Ella le miró con ojos de adoración y después se volvió y se puso a correr con toda la rapidez que sus inmensos zapatos le permitían.
—¿Qué ocurre? —preguntó Flint acercándose—. ¡Ah! —añadió al ver que Bupu se marchaba corriendo—. Veo que te has deshecho de tu querida enana gully.
Raistlin no contestó, pero miró a Flint de forma tan malévola que el enano se estremeció y desapareció de allí rápidamente.
El mago, con gran admiración, sostuvo en sus manos el libro de encantamientos. Deseaba abrirlo y deleitarse con sus tesoros, pero sabía que le aguardaban largas semanas de estudio antes de ser capaz siquiera de leer los nuevos hechizos, por lo que necesitaría aún más tiempo para aprendérselos. Además, ¡esos nuevos encantamientos le otorgarían más poder! Suspirando extasiado, estrujó el libro contra su pecho y luego lo deslizó rápidamente en la bolsa junto con su propio libro de encantamientos. Los demás no tardarían en despertar: Dejaría que intentasen adivinar de dónde había sacado el libro.
Raistlin se puso en pie y miró hacia el oeste, hacia su tierra de origen, contemplando el paisaje que iba aclarándose a medida que el sol se levantaba. De pronto el cabello se le erizó. Dejó caer su bolsa y atravesó corriendo el campamento, arrodillándose al lado del semielfo.
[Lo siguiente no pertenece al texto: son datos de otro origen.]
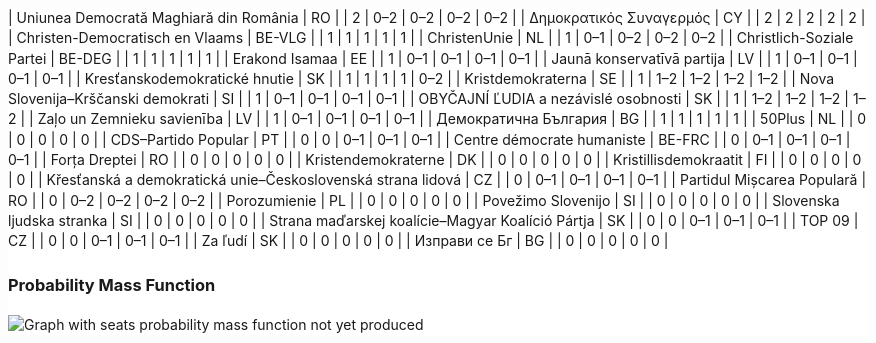 | Uniunea Democrată Maghiară din România | RO | | 2 | 0–2 | 0–2 | 0–2 | 0–2 |
| Δημοκρατικός Συναγερμός | CY | | 2 | 2 | 2 | 2 | 2 |
| Christen-Democratisch en Vlaams | BE-VLG | | 1 | 1 | 1 | 1 | 1 |
| ChristenUnie | NL | | 1 | 0–1 | 0–2 | 0–2 | 0–2 |
| Christlich-Soziale Partei | BE-DEG | | 1 | 1 | 1 | 1 | 1 |
| Erakond Isamaa | EE | | 1 | 0–1 | 0–1 | 0–1 | 0–1 |
| Jaunā konservatīvā partija | LV | | 1 | 0–1 | 0–1 | 0–1 | 0–1 |
| Kresťanskodemokratické hnutie | SK | | 1 | 1 | 1 | 1 | 0–2 |
| Kristdemokraterna | SE | | 1 | 1–2 | 1–2 | 1–2 | 1–2 |
| Nova Slovenija–Krščanski demokrati | SI | | 1 | 0–1 | 0–1 | 0–1 | 0–1 |
| OBYČAJNÍ ĽUDIA a nezávislé osobnosti | SK | | 1 | 1–2 | 1–2 | 1–2 | 1–2 |
| Zaļo un Zemnieku savienība | LV | | 1 | 0–1 | 0–1 | 0–1 | 0–1 |
| Демократична България | BG | | 1 | 1 | 1 | 1 | 1 |
| 50Plus | NL | | 0 | 0 | 0 | 0 | 0 |
| CDS–Partido Popular | PT | | 0 | 0 | 0–1 | 0–1 | 0–1 |
| Centre démocrate humaniste | BE-FRC | | 0 | 0–1 | 0–1 | 0–1 | 0–1 |
| Forța Dreptei | RO | | 0 | 0 | 0 | 0 | 0 |
| Kristendemokraterne | DK | | 0 | 0 | 0 | 0 | 0 |
| Kristillisdemokraatit | FI | | 0 | 0 | 0 | 0 | 0 |
| Křesťanská a demokratická unie–Československá strana lidová | CZ | | 0 | 0–1 | 0–1 | 0–1 | 0–1 |
| Partidul Mișcarea Populară | RO | | 0 | 0–2 | 0–2 | 0–2 | 0–2 |
| Porozumienie | PL | | 0 | 0 | 0 | 0 | 0 |
| Povežimo Slovenijo | SI | | 0 | 0 | 0 | 0 | 0 |
| Slovenska ljudska stranka | SI | | 0 | 0 | 0 | 0 | 0 |
| Strana maďarskej koalície–Magyar Koalíció Pártja | SK | | 0 | 0 | 0–1 | 0–1 | 0–1 |
| TOP 09 | CZ | | 0 | 0 | 0–1 | 0–1 | 0–1 |
| Za ľudí | SK | | 0 | 0 | 0 | 0 | 0 |
| Изправи се Бг | BG | | 0 | 0 | 0 | 0 | 0 |

### Probability Mass Function

![Graph with seats probability mass function not yet produced](average-2022-07-31-seats-pmf-europeanpeople’sparty.png "Seats Probability Mass Function")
—¡Tanis! ¡Despierta! —Tanis despertó y agarró su daga.
—¿Qué suced…?
Raistlin señaló hacia el oeste.
Tanis parpadeó, esforzándose por abrir los ojos. La vista desde la cima de la montaña donde habían acampado, es magnífica. Se podían ver los bosques enmarcando las herbóreas llanuras, y más allá de las llanuras, serpenteando hacia el cielo…
—¡No! —exclamó Tanis con voz ahogada apretando el brazo del mago—. No, ¡no puede ser!
—Sí —susurró Raistlin—. Solace está ardiendo.